Erni se sentó en la cama, tocó el borde de la cama y preguntó a su prima:
—Yingbao, ¿a dónde vamos a jugar mañana?
—A ningún lado mañana, necesito arreglar la tienda y hacer algunos pedidos.
Te llevaré a salir pasado mañana.
—pensó Yingbao un rato.
—Está bien.
—dijo Erni—.
No me importó.
Ella estaba más que satisfecha solo con estar en el pueblo del condado.
Además, realmente no conocía ningún buen lugar para jugar en el pueblo del condado.
Después de un rato, Jiang Quan regresó con un montón de comida deliciosa.
Había bollos de carne de burro, bolitas de arroz glutinoso de osmanto, dumplings de cordero, brochetas de carne a la parrilla con pimiento y wontons de cordero.
Aparte de las bolitas de arroz y los dumplings de cordero que Erni había comido antes, nunca había visto el resto.
—¡Guau!
¡Esto huele tan bien!
—Erni tomó un dumpling de cordero y le dio un bocado.

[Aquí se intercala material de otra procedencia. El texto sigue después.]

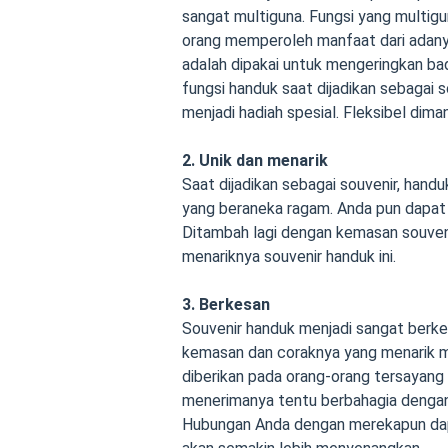
sangat multiguna. Fungsi yang multigun
orang memperoleh manfaat dari adanya
adalah dipakai untuk mengeringkan bad
fungsi handuk saat dijadikan sebagai 
menjadi hadiah spesial. Fleksibel dim
2. Unik dan menarik
Saat dijadikan sebagai souvenir, hand
yang beraneka ragam. Anda pun dapat 
Ditambah lagi dengan kemasan souven
menariknya souvenir handuk ini.
3. Berkesan
Souvenir handuk menjadi sangat berk
kemasan dan coraknya yang menarik m
diberikan pada orang-orang tersayang
menerimanya tentu berbahagia dengan
Hubungan Anda dengan merekapun dapa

Jiang Quan trajo varios cuencos de barro y sirvió las bolitas de arroz y los wontons por separado a las dos primas.
Él sostuvo una olla de barro y comió sus wontons.

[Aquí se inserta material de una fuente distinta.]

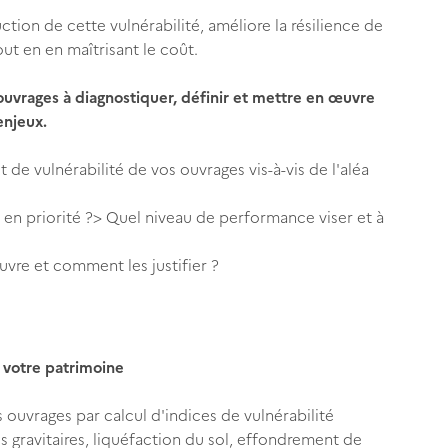
ction de cette vulnérabilité, améliore la résilience de
tout en en maîtrisant le coût.
uvrages à diagnostiquer, définir et mettre en œuvre
enjeux.
de vulnérabilité de vos ouvrages vis-à-vis de l'aléa
 en priorité ?> Quel niveau de performance viser et à
vre et comment les justifier ?
e votre patrimoine
es ouvrages par calcul d'indices de vulnérabilité
es gravitaires, liquéfaction du sol, effondrement de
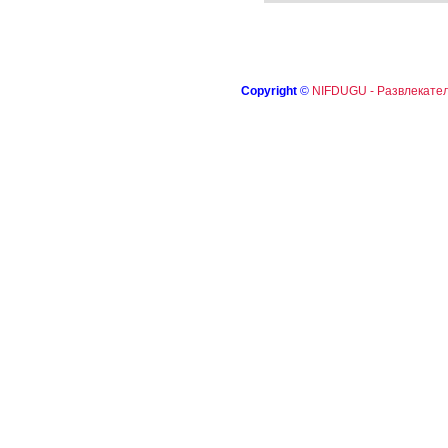
Copyright
©
NIFDUGU - Развлекател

Un bocado de brocheta de carne a la parrilla con pimiento y una cucharada de wontons, era simplemente divino.
Mientras comía un tazón de bolitas de arroz, Yingbao le dijo a su segundo hermano:
—¿Dónde compraste estas cestas de frutas?
Necesito pedir un lote de cajas de bambú para empacar esos dulces de frutas.
Jiang Quan tomó un bocado de la brocheta de carne:
—Solía comprarlas de los vendedores ambulantes, pero luego encontré que el precio en la tienda de bambú era similar, así que las compré allí.
Te llevaré allí mañana.
El día siguiente, Jiang Cheng llegó desde la Calle Ciruelo, trayendo una cesta de pan al vapor que había hecho él mismo.
Al ver que su segundo hermano gastaba dinero en comida del exterior de nuevo, no pudo evitar regañarlo:
—Tenemos arroz, harina y huevos en casa, además estamos cultivando muchas verduras junto a la pared del patio.
¿Por qué no haces tu propia comida?
Jiang Quan murmuró:
—Bueno, vinieron Yingbao y Erni, y no compré tanto.
Jiang Cheng bufó, llevó los panes al vapor a la cocina para hacer un caldo.
Erni se apresuró a ayudarle a encender el fuego.
Después de la comida, Jiang Cheng atendió la tienda mientras Jiang Quan llevaba a las dos primas a la tienda de bambú para pedir cajas de bambú.
Yingbao favoreció una caja de bambú del tamaño de un libro, finamente hecha.
Pidió al artesano de bambú que la hiciera un poco más grande y que incluyera una tapa elegante.
—Si la creamos según tu requisito, ciertamente no sería rentable a ocho monedas cada una.
—dijo el Maestro Artesano.
Yingbao:
—¿Cuánto quieres entonces?
El Artesano:
—Al menos veinticinco monedas cada una es lo correcto.
—Es demasiado caro.
—dijo Yingbao seriamente—.
Estamos planeando pedir cientos, y va a ser un pedido a largo plazo.
Estás pidiendo demasiado.
Olvídalo, mejor revisaré otras tiendas.
No eres la única tienda de bambú en el pueblo del condado.
Con eso, se dio la vuelta y se fue.
Erni y Jiang Quan la siguieron rápidamente.